How Much Life Insurance Cover Do You Need?
Not having enough life cover is just as dangerous as having no life insurance at all.
Failing to take out enough life cover can render your efforts to secure and protect your dependents' financial future fruitless. Think about it. There is no point taking out a life insurance policy and paying for it every month if, after you are no longer around, there isn't going to be enough money to pay for your children's education, the mortgage on your home or the debt that you have incurred for that matter.
After all, the whole purpose of having life insurance is to ensure that your family's future financial needs are adequately provided for and that they will be able to maintain their current standard of living should you die or if you are no longer able to earn an income.

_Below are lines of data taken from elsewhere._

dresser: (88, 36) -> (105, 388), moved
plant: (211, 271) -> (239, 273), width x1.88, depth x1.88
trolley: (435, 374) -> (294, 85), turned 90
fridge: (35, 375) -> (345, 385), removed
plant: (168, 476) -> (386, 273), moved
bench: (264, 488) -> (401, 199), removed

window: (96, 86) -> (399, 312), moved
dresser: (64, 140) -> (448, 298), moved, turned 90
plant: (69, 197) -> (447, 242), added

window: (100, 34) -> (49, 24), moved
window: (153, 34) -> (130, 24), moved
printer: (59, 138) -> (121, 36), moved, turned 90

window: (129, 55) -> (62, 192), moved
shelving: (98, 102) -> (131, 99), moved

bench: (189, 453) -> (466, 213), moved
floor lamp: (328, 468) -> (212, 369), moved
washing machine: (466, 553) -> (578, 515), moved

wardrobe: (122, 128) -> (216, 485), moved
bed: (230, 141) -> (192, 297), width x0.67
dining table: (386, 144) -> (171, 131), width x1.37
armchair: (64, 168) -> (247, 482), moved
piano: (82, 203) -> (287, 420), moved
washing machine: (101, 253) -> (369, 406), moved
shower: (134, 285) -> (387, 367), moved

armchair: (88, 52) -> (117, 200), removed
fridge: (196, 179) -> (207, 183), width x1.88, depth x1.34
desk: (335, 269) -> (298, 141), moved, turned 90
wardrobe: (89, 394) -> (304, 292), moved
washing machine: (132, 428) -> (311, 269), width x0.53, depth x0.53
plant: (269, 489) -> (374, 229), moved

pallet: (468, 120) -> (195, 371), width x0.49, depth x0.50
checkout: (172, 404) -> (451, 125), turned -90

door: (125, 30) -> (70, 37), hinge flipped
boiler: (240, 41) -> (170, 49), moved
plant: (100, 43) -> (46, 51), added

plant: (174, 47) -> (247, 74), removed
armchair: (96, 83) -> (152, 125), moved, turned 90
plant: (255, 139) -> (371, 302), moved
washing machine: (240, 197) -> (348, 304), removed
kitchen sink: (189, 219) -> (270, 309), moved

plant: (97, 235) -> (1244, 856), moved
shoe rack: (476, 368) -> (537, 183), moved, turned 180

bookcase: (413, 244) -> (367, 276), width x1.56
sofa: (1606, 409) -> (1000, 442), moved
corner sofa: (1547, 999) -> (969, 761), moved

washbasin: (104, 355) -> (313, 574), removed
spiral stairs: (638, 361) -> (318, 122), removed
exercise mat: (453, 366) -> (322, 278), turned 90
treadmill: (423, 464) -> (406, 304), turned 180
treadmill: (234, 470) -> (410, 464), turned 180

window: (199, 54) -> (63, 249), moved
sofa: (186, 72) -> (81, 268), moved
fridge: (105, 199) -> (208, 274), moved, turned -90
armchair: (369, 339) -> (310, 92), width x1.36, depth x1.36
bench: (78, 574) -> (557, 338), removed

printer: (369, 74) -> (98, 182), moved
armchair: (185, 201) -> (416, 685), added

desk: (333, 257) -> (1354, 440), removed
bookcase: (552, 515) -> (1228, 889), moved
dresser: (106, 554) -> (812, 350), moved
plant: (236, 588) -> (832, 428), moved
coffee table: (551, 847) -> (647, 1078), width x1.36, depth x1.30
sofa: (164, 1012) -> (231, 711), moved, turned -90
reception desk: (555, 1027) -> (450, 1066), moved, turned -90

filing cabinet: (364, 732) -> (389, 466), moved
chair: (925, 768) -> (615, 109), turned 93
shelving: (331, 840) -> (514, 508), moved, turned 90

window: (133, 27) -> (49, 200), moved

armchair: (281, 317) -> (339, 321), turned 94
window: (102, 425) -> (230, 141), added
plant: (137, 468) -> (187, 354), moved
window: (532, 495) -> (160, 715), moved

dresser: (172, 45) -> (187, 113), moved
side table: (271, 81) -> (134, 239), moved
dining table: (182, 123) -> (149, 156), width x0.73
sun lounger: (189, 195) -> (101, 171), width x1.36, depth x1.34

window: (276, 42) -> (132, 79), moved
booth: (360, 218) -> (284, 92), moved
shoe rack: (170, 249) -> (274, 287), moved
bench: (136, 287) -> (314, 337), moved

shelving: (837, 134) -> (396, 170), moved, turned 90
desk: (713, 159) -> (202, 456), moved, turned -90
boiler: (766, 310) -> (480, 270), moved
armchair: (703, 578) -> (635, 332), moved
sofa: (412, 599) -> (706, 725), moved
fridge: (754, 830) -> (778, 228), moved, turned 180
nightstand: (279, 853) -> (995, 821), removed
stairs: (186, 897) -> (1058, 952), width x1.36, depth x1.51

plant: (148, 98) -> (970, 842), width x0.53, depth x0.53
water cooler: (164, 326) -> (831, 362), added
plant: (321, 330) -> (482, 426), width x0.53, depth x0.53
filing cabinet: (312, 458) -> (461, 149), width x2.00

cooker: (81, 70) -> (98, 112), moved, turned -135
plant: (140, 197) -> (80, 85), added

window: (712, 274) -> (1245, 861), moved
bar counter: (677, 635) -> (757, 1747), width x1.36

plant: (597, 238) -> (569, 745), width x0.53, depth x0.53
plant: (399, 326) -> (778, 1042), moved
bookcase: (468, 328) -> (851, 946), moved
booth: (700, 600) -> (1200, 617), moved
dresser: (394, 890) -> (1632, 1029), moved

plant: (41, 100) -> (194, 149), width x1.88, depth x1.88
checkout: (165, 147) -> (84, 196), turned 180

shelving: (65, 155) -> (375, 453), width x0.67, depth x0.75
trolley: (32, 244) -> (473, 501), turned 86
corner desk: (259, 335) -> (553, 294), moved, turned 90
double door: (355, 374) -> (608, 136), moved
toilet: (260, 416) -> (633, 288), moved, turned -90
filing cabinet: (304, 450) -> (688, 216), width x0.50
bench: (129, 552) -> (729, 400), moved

So how much life cover do you actually need?
The amount of life cover needed differs from person to person and will be influenced by a variety of factors. These include your age, whether you are married or not, if you have children, how many children you have, your outstanding debts and your current income.
Potential tax commitments including estate duty, capital gains tax, outstanding income tax, as well as other costs such as funeral costs also need to be accounted for when determining how much life cover is required.
At the very least, the cover you take must provide enough to replace the income you are now contributing to the family, as well as pay for any outstanding debts you might have so that you don't leave your dependents with that liability.
It is usual for one to take out a life policy for between six and 20 times his/her annual salary. The policy should also take into account any outstanding debts, home loans and vehicle finance etc. Inflation also needs to be considered when determining the amount of cover you need.
The cost of living goes up every year and while R1-million might be enough to support your family now, it might not be enough in ten or 15 years time.
The amount of cover you can take will also be affected by how much you can afford to pay on premiums each month. Premiums are determined on age, state of health, lifestyle, hereditary factors and a host of other factors into consideration.
A healthy young person who doesn't smoke or engage in hazardous sports like sky-diving is going to pay less each month for the same amount of cover than someone of the same age who does. In general, premiums go up with age so a 40 year old is going to be paying more than someone in their twenties.